Don’t get me wrong, I love indie games (Fiasco included if that wasn’t clear). Stuff being designed now stretches group storytelling in ways I wouldn’t have dreamed of, and is helping the rest of the market innovate. It’s important that designers and reviewers play games like that, ones that expand their understanding of the hobby. Outside of designers and critics, though, most gamers don’t play indie games at all. This is something that those of us who are constantly interacting with the most invested RPG fans tend to lose sight of: we’re a severe minority. You might find a few gamers who have played Dread because it’s “the one with the Jenga tiles”, but even Dread, which is arguably a breakout hit in indie circles, is something the majority and maybe even the vast majority of gamers have never heard of. When you look at any measures of RPG market share, after you hand 60+% to various editions of D&D (Pathfinder included) the rest of it is taken by FFG Star Wars, World of Darkness games, and Call of Cthulhu, with a few scraps left over. These are all traditional games (despite what White Wolf said all through the 90s).

This is arguably a companion piece to my rant on D&D, but coming at it from the opposite direction. I don’t think for a minute that 60+% of gamers want dungeon crawling, Vancian spellcasting, and bastardizations of Tolkien. I do believe that 60+% of gamers want to create a single character who they identify with, see that character grow and develop, and see that character as part of an ensemble cast they get to make with their friends. I do think they want to have a believable fictional world where the story is created by their actions, and where sometimes everything depends on the roll of a die. And I do ultimately think that, despite its limitations in practicality, the long-form campaign is the platonic ideal of an RPG for many, many people.
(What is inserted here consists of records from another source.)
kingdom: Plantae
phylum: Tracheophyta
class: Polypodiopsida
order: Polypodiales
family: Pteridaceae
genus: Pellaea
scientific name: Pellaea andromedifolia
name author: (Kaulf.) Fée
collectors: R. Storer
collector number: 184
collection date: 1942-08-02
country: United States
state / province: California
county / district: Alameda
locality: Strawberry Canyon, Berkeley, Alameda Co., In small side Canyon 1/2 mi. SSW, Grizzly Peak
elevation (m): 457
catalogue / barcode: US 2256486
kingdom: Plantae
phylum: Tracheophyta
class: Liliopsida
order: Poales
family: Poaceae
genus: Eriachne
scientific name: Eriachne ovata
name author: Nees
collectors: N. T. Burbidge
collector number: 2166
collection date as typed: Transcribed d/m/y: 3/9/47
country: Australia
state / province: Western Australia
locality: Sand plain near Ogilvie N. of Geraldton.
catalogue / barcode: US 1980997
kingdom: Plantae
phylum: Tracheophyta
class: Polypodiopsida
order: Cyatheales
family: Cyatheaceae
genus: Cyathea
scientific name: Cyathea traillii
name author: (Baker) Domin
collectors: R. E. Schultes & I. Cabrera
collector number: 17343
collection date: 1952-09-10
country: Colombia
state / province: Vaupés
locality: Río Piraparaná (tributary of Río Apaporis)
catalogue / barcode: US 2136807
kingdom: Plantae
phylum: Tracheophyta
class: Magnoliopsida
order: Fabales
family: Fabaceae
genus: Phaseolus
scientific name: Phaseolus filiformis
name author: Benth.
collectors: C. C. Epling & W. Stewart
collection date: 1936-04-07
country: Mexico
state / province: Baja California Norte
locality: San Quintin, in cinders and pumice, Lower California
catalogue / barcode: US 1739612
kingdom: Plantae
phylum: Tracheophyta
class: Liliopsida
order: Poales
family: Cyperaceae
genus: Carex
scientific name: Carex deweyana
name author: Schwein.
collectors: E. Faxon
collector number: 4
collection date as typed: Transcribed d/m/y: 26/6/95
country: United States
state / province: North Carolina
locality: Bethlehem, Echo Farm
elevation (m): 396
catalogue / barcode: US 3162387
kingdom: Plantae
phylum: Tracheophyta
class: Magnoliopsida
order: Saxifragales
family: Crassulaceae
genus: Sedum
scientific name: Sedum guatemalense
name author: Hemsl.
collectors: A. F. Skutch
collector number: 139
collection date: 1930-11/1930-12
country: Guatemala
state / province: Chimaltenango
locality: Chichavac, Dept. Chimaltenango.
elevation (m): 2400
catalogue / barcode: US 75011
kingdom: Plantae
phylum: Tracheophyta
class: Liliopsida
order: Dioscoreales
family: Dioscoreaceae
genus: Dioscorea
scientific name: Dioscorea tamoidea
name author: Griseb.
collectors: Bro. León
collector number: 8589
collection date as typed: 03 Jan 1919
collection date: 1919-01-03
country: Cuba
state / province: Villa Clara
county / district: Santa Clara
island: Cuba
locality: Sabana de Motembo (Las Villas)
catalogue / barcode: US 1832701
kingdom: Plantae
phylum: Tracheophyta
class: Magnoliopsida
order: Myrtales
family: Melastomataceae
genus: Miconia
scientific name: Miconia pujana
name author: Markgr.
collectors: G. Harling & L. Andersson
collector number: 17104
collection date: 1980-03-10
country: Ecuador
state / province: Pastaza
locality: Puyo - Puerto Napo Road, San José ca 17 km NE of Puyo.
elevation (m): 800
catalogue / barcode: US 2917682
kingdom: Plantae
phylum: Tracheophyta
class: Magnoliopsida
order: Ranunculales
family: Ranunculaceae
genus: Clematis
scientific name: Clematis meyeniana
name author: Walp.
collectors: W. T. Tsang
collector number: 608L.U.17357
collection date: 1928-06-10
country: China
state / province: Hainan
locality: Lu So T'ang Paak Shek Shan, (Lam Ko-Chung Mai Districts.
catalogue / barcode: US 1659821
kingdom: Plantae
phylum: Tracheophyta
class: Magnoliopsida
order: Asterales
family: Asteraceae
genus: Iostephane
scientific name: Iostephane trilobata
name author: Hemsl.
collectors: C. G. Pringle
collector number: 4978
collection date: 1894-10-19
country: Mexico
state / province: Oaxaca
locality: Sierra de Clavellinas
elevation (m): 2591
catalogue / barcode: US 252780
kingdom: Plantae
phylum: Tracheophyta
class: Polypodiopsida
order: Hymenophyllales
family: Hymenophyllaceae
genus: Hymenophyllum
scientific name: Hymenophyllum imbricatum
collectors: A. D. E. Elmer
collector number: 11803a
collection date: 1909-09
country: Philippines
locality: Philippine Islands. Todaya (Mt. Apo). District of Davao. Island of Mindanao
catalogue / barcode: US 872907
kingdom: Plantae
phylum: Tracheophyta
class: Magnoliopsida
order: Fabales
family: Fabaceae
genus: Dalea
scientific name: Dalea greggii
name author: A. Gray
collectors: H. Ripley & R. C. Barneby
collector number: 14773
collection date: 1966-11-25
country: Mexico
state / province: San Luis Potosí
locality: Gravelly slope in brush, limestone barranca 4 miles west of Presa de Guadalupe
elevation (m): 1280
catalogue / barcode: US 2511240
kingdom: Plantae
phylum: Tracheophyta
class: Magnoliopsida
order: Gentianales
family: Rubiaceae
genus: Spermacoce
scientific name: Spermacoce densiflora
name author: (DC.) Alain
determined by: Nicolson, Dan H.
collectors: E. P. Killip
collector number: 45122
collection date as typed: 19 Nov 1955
Designers realized a long time ago that no one RPG can do everything. With that came the realization that an RPG could be designed to do anything. Where we come back to traditional RPGs, though, is where we must realize that the hobby has appeal for a reason. There are core elements to the stereotypical gaming table which people are drawn to, and most if not all traditional RPGs appeal to these elements. With my gaming group I’ve played Cyberpunk, I’ve played GURPS, I’ve played Exalted, and I’ve played D&D, just to name a few. The stories we told were wildly different and indeed the systems are very different, but the core ideas were often the same. We knew what our characters could do. We knew what “the party” felt like. And we knew how the arc of the campaign would change as our characters grew more powerful. What the corpus of traditional RPGs is able to do is provide a core experience that I believe people are seeking, while still being part of a wide and wild ecosystem that provides tons and tons of different story experiences. We in the critical and design spaces may lament the monopoly of D&D, but we must never forget that there is something real that draws people to D&D. And it isn’t elves and wizards.